**Try it**
Each record that follows should be transcribed word for word.

***** Information given *****

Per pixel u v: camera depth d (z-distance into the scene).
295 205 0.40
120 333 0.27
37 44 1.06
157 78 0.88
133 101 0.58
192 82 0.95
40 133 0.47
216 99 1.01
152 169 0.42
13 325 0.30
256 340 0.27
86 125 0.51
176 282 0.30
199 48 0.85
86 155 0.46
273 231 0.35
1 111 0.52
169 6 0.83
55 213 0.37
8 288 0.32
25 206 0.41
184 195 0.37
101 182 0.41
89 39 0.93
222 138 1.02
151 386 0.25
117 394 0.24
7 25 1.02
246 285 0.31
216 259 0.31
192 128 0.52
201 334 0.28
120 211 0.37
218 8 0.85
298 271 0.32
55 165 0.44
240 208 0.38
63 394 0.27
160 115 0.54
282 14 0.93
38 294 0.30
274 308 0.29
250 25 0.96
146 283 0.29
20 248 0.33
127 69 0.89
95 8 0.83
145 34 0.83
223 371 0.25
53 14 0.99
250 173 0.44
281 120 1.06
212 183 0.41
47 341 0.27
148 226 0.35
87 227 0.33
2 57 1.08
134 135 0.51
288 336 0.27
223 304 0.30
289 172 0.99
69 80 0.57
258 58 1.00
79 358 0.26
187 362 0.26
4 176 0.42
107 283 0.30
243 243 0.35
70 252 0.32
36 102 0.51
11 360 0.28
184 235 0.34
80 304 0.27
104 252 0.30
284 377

*****

**Answer section**
Per pixel u v: camera depth d (z-distance into the scene).
295 205 0.40
120 333 0.27
37 44 1.06
157 78 0.88
133 101 0.58
192 82 0.95
40 133 0.47
216 99 1.01
152 169 0.42
13 325 0.30
256 340 0.27
86 125 0.51
176 282 0.30
199 48 0.85
86 155 0.46
273 231 0.35
1 111 0.52
169 6 0.83
55 213 0.37
8 288 0.32
25 206 0.41
184 195 0.37
101 182 0.41
89 39 0.93
222 138 1.02
151 386 0.25
117 394 0.24
7 25 1.02
246 285 0.31
216 259 0.31
192 128 0.52
201 334 0.28
120 211 0.37
218 8 0.85
298 271 0.32
55 165 0.44
240 208 0.38
63 394 0.27
160 115 0.54
282 14 0.93
38 294 0.30
274 308 0.29
250 25 0.96
146 283 0.29
20 248 0.33
127 69 0.89
95 8 0.83
145 34 0.83
223 371 0.25
53 14 0.99
250 173 0.44
281 120 1.06
212 183 0.41
47 341 0.27
148 226 0.35
87 227 0.33
2 57 1.08
134 135 0.51
288 336 0.27
223 304 0.30
289 172 0.99
69 80 0.57
258 58 1.00
79 358 0.26
187 362 0.26
4 176 0.42
107 283 0.30
243 243 0.35
70 252 0.32
36 102 0.51
11 360 0.28
184 235 0.34
80 304 0.27
104 252 0.30
284 377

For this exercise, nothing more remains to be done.